What is expected -
Each line of the data below holding the word "PUTRI" must be copied.

━━━ Material shown ━━━

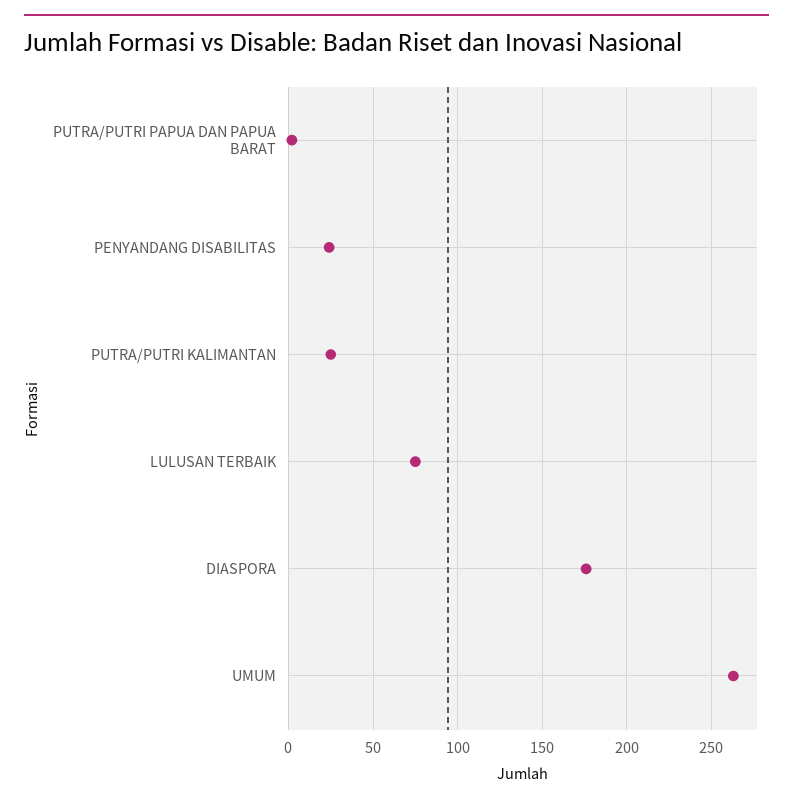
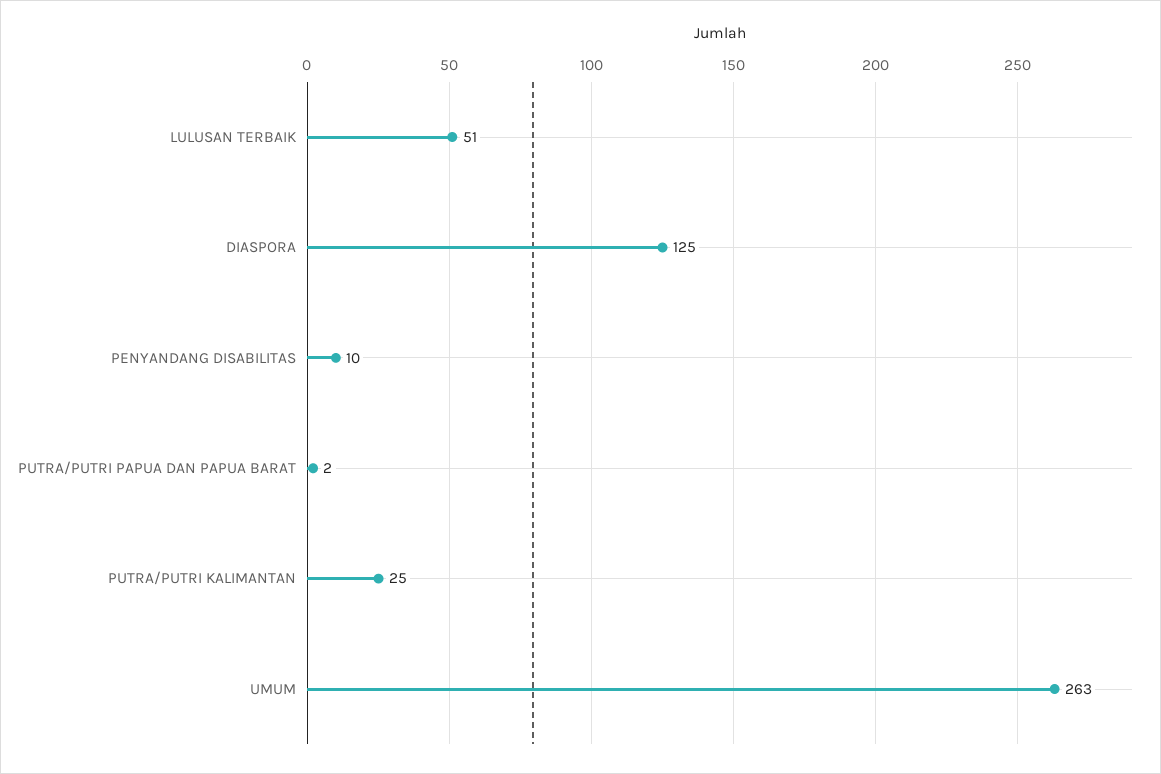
  {
    "PUTRA/PUTRI PAPUA DAN PAPUA BARAT": 2,
-   "PENYANDANG DISABILITAS": 25,
+   "PENYANDANG DISABILITAS": 10,
    "PUTRA/PUTRI KALIMANTAN": 25,
-   "LULUSAN TERBAIK": 75,
+   "LULUSAN TERBAIK": 51,
-   "DIASPORA": 175,
+   "DIASPORA": 125,
    "UMUM": 263
  }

━━━

Your solution -
    "PUTRA/PUTRI PAPUA DAN PAPUA BARAT": 2,
    "PUTRA/PUTRI KALIMANTAN": 25,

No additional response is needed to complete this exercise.